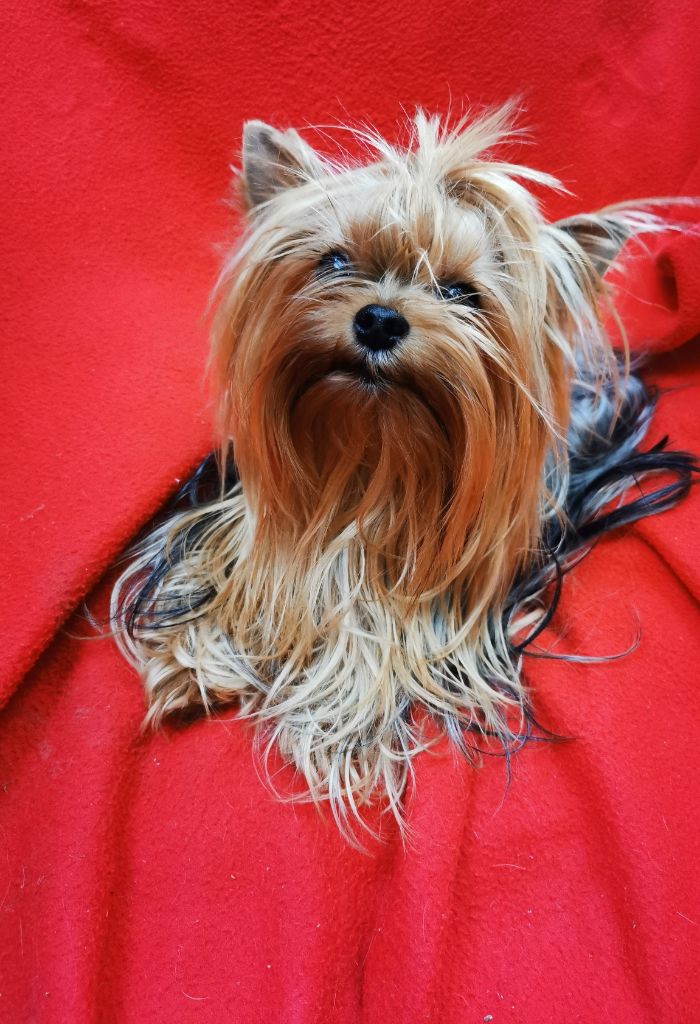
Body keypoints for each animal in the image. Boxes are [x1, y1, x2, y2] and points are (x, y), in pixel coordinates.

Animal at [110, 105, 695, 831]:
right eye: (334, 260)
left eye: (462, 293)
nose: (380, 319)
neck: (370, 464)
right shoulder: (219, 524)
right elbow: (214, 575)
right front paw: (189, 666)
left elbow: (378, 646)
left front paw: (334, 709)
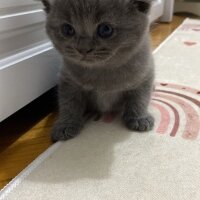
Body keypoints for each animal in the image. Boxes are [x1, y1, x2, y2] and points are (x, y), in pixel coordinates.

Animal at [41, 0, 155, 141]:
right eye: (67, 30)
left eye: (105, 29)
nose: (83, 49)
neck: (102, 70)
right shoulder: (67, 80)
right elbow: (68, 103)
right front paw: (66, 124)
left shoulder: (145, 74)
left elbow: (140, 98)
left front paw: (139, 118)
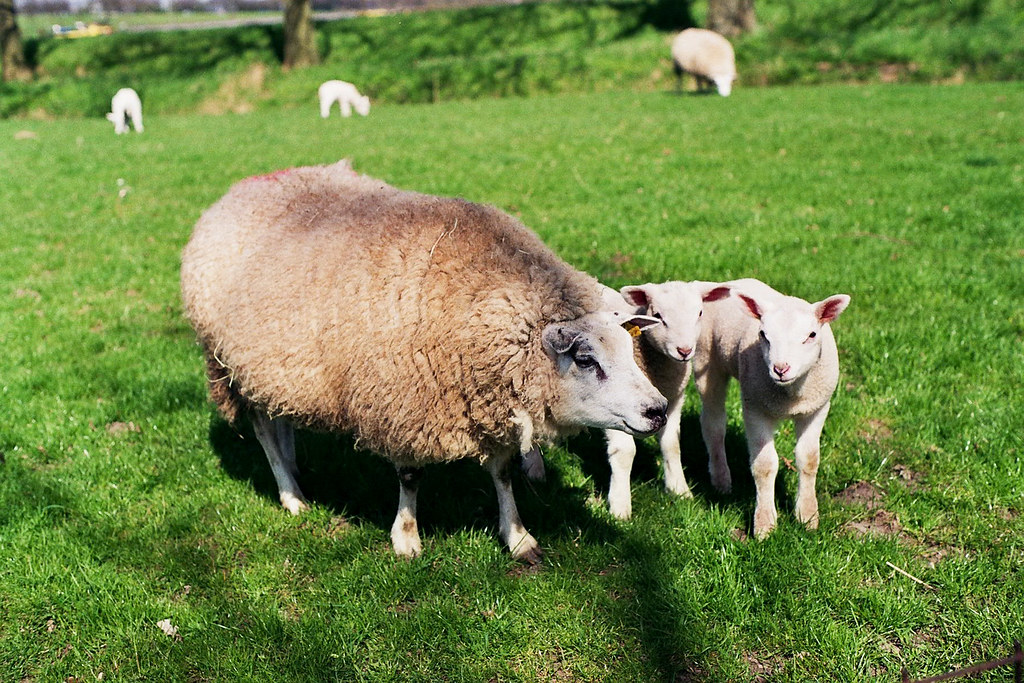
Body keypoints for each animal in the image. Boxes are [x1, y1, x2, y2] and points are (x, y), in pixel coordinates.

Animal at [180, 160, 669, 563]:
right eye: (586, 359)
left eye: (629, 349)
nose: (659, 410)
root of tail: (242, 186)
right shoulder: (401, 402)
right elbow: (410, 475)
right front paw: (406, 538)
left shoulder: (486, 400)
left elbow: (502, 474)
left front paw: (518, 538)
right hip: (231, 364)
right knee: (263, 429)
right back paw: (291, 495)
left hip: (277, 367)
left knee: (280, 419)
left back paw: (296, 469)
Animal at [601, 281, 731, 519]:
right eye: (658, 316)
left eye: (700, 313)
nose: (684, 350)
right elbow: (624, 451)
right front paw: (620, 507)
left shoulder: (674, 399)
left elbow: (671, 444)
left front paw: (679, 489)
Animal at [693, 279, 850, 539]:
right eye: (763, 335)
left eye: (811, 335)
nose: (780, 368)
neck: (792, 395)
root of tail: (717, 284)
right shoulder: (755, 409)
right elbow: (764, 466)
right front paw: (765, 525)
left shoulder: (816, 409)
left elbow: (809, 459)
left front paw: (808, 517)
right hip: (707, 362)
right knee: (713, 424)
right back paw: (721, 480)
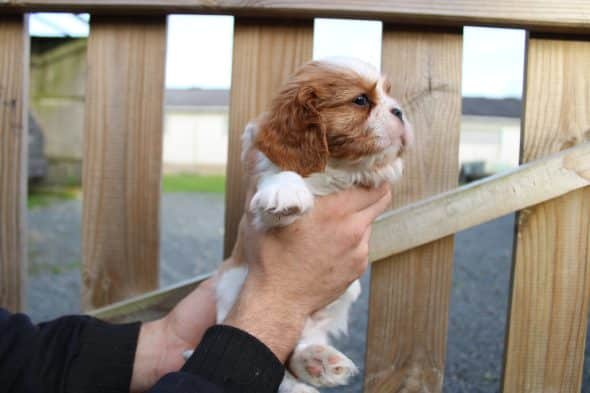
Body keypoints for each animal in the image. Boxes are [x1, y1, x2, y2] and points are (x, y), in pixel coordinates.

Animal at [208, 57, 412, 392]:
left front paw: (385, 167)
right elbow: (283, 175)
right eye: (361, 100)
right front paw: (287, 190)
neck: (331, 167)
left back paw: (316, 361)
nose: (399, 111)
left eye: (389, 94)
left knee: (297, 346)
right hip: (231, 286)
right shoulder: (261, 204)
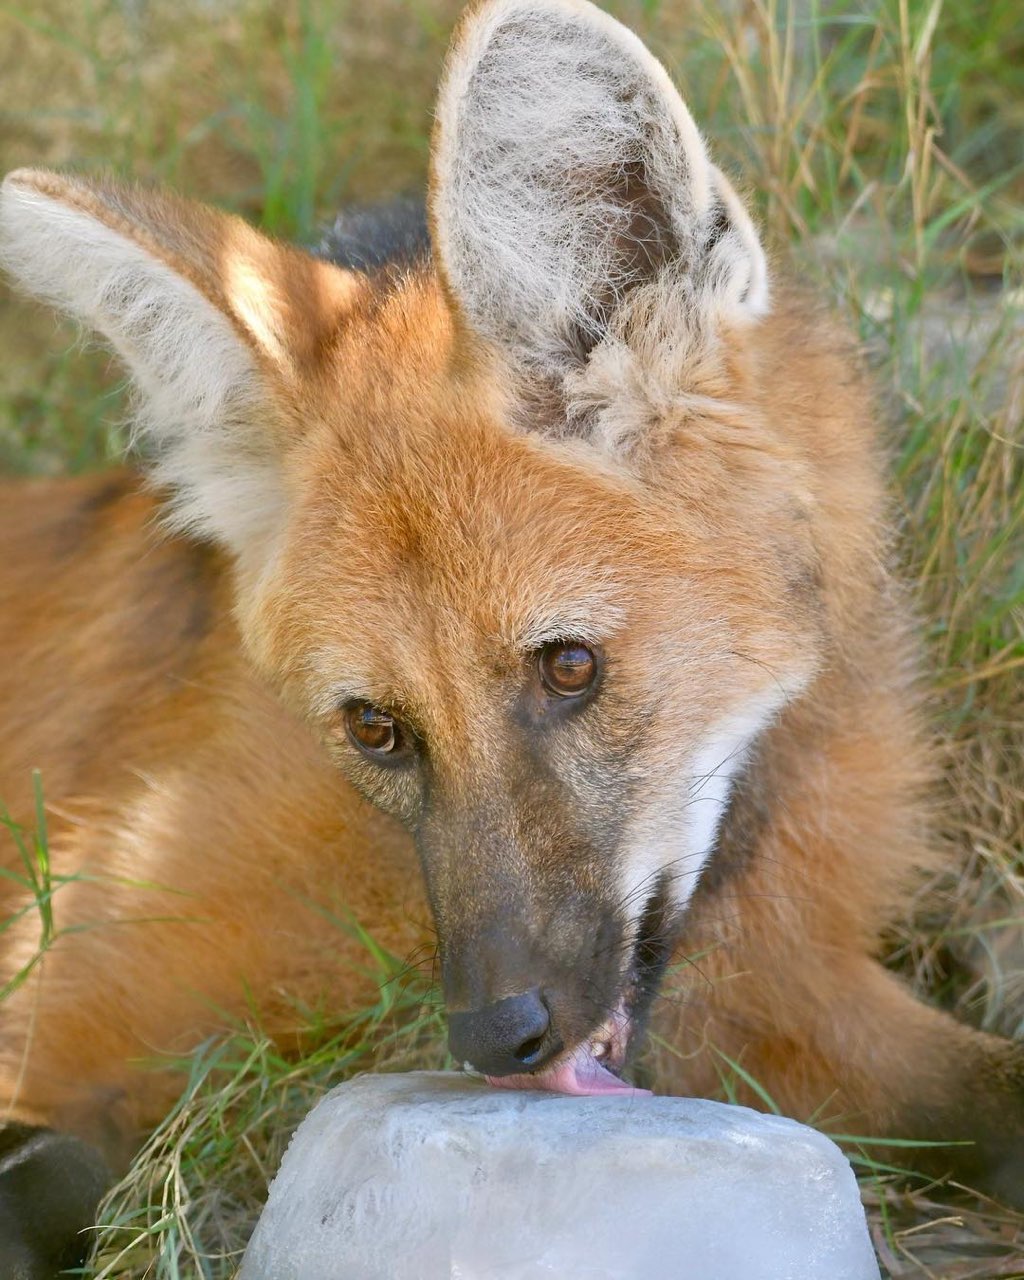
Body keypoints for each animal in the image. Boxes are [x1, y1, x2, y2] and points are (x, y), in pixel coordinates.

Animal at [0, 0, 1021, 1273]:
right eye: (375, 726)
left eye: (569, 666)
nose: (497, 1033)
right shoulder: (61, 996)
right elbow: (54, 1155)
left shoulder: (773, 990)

○ ○ ○ ○

== What is being asked ==
Say how many lines in the listing above include "front". Give nothing but the number.

== Problem solution ==
12